As for the pdf's of Nicholas' will, the first is a true scan of the actual paper Nicholas wrote on in 1816 and D. Stuart of the Surrogate Court wrote on in 1818. The second is after I cleaned it up, using in effect digital white-out to pull the letters out of the noise. There are at least 3 sources of damage to the readability of the original. One is that the paper naturally darkens over time. This is most extreme on the left quarter of page 1. This page was apparently folded along the line between the extremely dark area and the rest, with the left part exposed to dirt and sunlight. Enemy number two is folds, which leave thick dark streaks when scanned. The horizontal center fold on the main page of the will made that whole line very difficult to read. I had to turn to the transcript of this will in Sussex County probate records to get the exact wording. The third problem was there before the ink was even dry, the ink itself. There were areas where it blobbed and ran - this was written with quills! I fixed these where I could discern any part of the original stroke.

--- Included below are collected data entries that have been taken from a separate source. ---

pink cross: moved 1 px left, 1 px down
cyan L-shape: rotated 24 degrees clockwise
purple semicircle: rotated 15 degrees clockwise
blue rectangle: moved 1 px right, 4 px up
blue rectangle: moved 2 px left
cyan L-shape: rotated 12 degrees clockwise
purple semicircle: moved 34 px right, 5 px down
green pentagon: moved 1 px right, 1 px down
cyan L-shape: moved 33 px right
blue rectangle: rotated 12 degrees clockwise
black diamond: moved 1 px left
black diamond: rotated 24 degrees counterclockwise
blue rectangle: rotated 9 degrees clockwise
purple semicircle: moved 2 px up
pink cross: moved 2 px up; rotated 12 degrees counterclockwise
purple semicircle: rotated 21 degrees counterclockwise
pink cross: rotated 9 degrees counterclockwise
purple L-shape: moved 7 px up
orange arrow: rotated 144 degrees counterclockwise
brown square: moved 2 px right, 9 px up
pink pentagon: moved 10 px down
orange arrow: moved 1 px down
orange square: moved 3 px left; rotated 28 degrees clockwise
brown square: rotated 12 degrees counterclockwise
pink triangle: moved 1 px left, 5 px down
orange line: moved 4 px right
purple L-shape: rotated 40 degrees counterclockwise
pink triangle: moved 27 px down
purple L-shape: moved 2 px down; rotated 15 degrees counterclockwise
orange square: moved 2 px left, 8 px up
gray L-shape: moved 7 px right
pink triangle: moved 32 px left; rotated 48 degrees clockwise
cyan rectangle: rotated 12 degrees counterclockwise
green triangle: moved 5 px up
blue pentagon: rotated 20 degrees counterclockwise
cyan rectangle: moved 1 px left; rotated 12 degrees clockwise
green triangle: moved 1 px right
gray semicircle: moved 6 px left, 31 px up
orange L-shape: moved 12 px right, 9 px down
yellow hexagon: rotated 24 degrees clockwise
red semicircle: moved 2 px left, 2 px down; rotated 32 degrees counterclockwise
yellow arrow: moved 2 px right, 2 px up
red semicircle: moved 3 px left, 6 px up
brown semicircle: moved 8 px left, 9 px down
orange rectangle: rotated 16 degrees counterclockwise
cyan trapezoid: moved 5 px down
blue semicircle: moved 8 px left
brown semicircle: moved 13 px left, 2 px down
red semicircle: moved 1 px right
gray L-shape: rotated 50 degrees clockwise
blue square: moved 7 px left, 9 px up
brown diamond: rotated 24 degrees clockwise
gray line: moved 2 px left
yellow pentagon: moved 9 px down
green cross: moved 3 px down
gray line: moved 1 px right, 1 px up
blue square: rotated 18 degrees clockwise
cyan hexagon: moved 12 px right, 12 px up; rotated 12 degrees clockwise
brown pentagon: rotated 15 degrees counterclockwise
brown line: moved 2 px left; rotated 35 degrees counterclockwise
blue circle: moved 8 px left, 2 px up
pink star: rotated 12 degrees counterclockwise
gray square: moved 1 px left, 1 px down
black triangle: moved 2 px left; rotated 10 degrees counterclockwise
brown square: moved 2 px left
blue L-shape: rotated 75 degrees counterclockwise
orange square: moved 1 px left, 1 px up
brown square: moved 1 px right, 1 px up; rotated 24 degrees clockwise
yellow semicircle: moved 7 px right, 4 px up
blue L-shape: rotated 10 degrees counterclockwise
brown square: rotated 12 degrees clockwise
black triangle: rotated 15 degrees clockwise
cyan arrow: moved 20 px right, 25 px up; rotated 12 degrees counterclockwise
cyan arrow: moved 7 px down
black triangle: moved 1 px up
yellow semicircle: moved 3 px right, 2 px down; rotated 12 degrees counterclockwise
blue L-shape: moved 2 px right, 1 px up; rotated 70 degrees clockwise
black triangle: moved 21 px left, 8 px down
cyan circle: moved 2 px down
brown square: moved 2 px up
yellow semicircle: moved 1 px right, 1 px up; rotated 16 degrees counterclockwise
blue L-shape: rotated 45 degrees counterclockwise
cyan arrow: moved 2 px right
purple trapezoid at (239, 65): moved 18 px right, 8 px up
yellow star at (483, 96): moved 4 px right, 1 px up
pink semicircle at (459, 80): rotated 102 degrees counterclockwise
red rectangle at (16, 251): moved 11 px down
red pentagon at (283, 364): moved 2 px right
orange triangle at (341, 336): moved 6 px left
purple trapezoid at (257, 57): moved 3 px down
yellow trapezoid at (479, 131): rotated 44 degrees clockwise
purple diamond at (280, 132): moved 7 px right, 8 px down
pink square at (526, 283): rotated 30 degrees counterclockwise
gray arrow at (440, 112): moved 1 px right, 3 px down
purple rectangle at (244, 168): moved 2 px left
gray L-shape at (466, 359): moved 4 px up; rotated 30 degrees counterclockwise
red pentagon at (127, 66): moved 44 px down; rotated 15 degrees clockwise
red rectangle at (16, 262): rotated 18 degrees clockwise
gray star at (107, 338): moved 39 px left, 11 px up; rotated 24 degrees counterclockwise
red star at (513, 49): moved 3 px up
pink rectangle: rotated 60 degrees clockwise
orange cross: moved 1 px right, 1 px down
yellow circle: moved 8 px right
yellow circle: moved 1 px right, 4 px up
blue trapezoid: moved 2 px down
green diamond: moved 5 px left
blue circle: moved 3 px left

To that degree the image is falsified, in some respects cleaner than the original writers ever saw it.

I'd like to call attention to a tiny moment in Nicholas' conscious life but one most of us can relate to. He had just finished writing out the first line of his will, and murdering the spelling of his home state at the start of line 2. The next word is "being". He didn't like the way the 'g' came out. He fixed it.